Sri Lanka has faced its most challenging economic crisis since independence. Long-term structural factors and the current government’s poor financial decisions caused the trouble.
Sri Lanka imports more than it exports, and the balance of payment deficit has been a constant feature of the economy since 1977. These gaps were plastered over with the revenues generated by foreign remittances and tourism. However, the pandemic hurt foreign remittances and tourism.
Prime Minister Gotabaya Rajapaksa’s disastrous policies, such as significant tax concessions soon after his ascension, the decision to go fully organic overnight in 2021, and the soft peg of the Sri Lankan rupee exacerbated the problem.
Things took a disastrous turn for the worst on 9 May when Rajapaksa loyalists attacked peaceful, anti-government protestors at Galle Face Green, Colombo. The protesters had earlier convened at Prime Minister’s official residence near Galle Face and had been egged on by several government parliamentarians.
Following the government crackdown, many citizens, mobilized through social media, attacked pro-Rajapaksa mobs that had arrived in Colombo. Many Rajapaksa supporters who took part in the assault of peaceful protestors in Galle Face were attacked while returning home. Over 150 properties, mainly belonging to politicians were burnt, and angry mobs killed several politicians. Following the widespread violence, Prime Minister Gotabaya Rajapaksa, the president’s brother, resigned on the same day. Other ministers followed suit.
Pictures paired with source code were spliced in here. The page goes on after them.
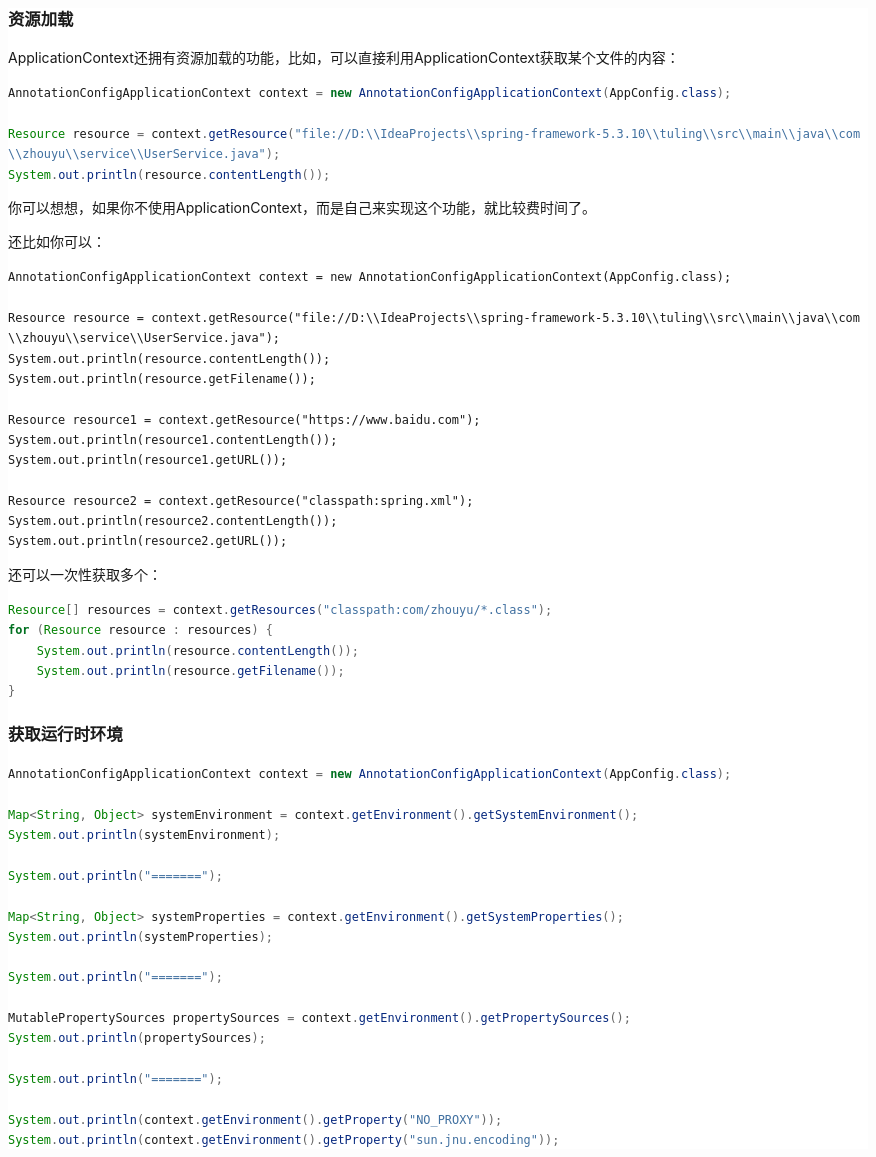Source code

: ### 资源加载

ApplicationContext还拥有资源加载的功能，比如，可以直接利用ApplicationContext获取某个文件的内容：

```java
AnnotationConfigApplicationContext context = new AnnotationConfigApplicationContext(AppConfig.class);

Resource resource = context.getResource("file://D:\\IdeaProjects\\spring-framework-5.3.10\\tuling\\src\\main\\java\\com\\zhouyu\\service\\UserService.java");
System.out.println(resource.contentLength());
```

你可以想想，如果你不使用ApplicationContext，而是自己来实现这个功能，就比较费时间了。

还比如你可以：

```jajva
AnnotationConfigApplicationContext context = new AnnotationConfigApplicationContext(AppConfig.class);

Resource resource = context.getResource("file://D:\\IdeaProjects\\spring-framework-5.3.10\\tuling\\src\\main\\java\\com\\zhouyu\\service\\UserService.java");
System.out.println(resource.contentLength());
System.out.println(resource.getFilename());

Resource resource1 = context.getResource("https://www.baidu.com");
System.out.println(resource1.contentLength());
System.out.println(resource1.getURL());

Resource resource2 = context.getResource("classpath:spring.xml");
System.out.println(resource2.contentLength());
System.out.println(resource2.getURL());
```

还可以一次性获取多个：

```java
Resource[] resources = context.getResources("classpath:com/zhouyu/*.class");
for (Resource resource : resources) {
	System.out.println(resource.contentLength());
	System.out.println(resource.getFilename());
}
```

### 获取运行时环境

```java
AnnotationConfigApplicationContext context = new AnnotationConfigApplicationContext(AppConfig.class);

Map<String, Object> systemEnvironment = context.getEnvironment().getSystemEnvironment();
System.out.println(systemEnvironment);

System.out.println("=======");

Map<String, Object> systemProperties = context.getEnvironment().getSystemProperties();
System.out.println(systemProperties);

System.out.println("=======");

MutablePropertySources propertySources = context.getEnvironment().getPropertySources();
System.out.println(propertySources);

System.out.println("=======");

System.out.println(context.getEnvironment().getProperty("NO_PROXY"));
System.out.println(context.getEnvironment().getProperty("sun.jnu.encoding"));
```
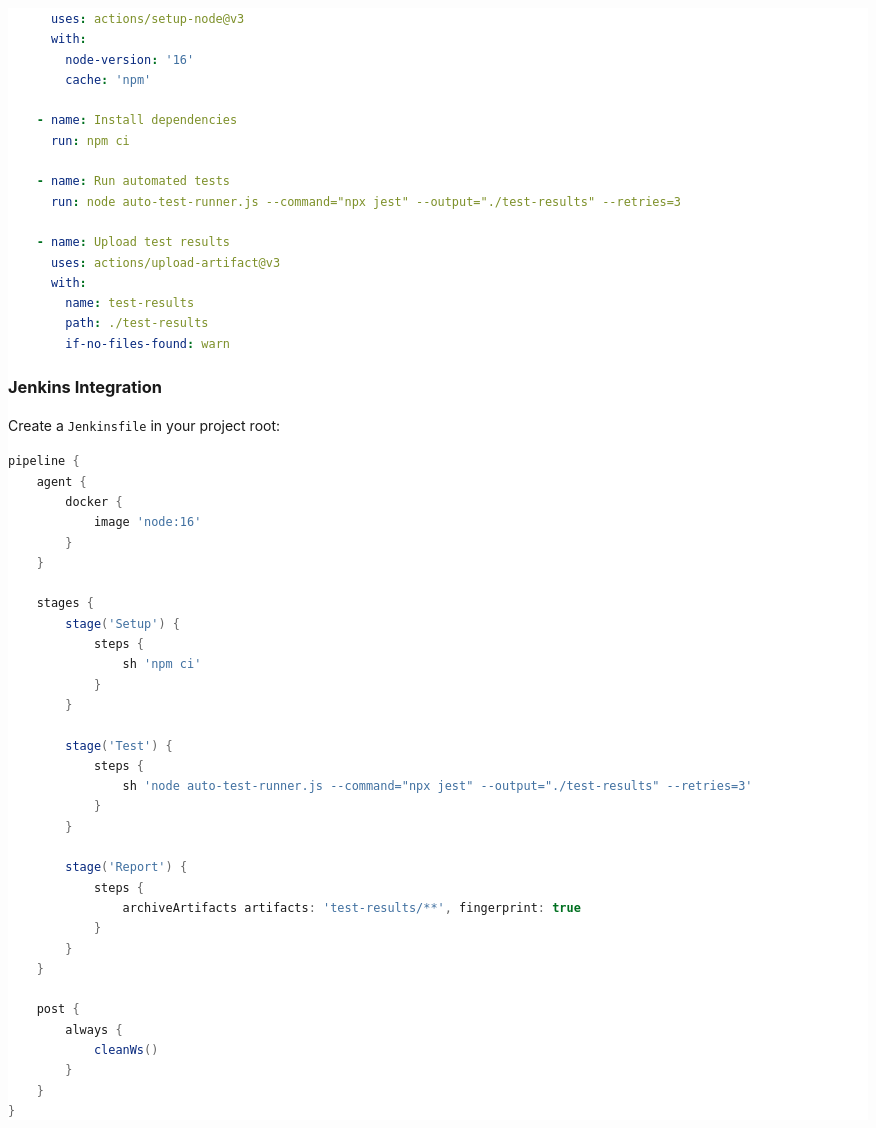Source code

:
 ```yaml
      uses: actions/setup-node@v3
      with:
        node-version: '16'
        cache: 'npm'
    
    - name: Install dependencies
      run: npm ci
    
    - name: Run automated tests
      run: node auto-test-runner.js --command="npx jest" --output="./test-results" --retries=3
    
    - name: Upload test results
      uses: actions/upload-artifact@v3
      with:
        name: test-results
        path: ./test-results
        if-no-files-found: warn
```

### Jenkins Integration

Create a `Jenkinsfile` in your project root:

```groovy
pipeline {
    agent {
        docker {
            image 'node:16'
        }
    }
    
    stages {
        stage('Setup') {
            steps {
                sh 'npm ci'
            }
        }
        
        stage('Test') {
            steps {
                sh 'node auto-test-runner.js --command="npx jest" --output="./test-results" --retries=3'
            }
        }
        
        stage('Report') {
            steps {
                archiveArtifacts artifacts: 'test-results/**', fingerprint: true
            }
        }
    }
    
    post {
        always {
            cleanWs()
        }
    }
}
```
President Rajapaksa’s hold on power was increasingly more tenuous. Opposition parties were not keen to form a unity government under the president.
On 12 May, the president appointed the former Prime Minister and the leader of the United National Party (UNP), Ranil Wickremesinghe. The following days saw the appointment of a Cabinet of Ministers comprising members of Rajapaksa’s Sri Lanka Podujana Peramuna (SLPP) and some defectors from the Sri Lanka Freedom Party (SLFP) and the Samagi Jana Balawegaya (SJB).
Wickremesinghe made a statement on the state of the Sri Lankan economy on 29 May, in which he promised five finance committees and ten oversight committees to resolve the economic and political crisis faced by the country. He also pledged to introduce checks and balances to the powers vested on the executive president through a 21st constitutional amendment.
Sri Lanka’s dependency on India continued to grow in May, especially concerning the fuel supply. Sri Lanka spends over USD 500 million on fuel, a cost she can’t afford to bear. Some Sri Lankan media reported that Indian assistance was worth 6 billion US dollars in the last six months.
Meanwhile, China, one of the leading financiers of successive Sri Lankan governments, has sat on the sidelines during this crisis. China pledged 76 million US dollars in assistance and shipped large quantities of medicines and food but has not offered loans or a credit line. It comes despite Sri Lankan requests to China for a loan of USD 1 billion and a credit line of USD 1.5 billion.
Sri Lanka suspended external debt repayments on 12 April and announced a plan to restructure its debt. The country is now attempting to restructure over USD 12 billion in overseas debt (total external debt of USD 51 billion). In late May, Sri Lanka hired heavyweight financial and legal advisers Lazard Freres and Clifford Chance to help renegotiate debts. Meanwhile, most Sri Lankan bondholders have appointed negotiators Rothschild, who is reputed to be extremely unwilling to accept a haircut. Sri Lanka has pinned its hopes on International Monetary Fund (IMF) assistance. However, given that this may take a few months, Sri Lanka needs to find bridge finance. So far, only India has stepped in.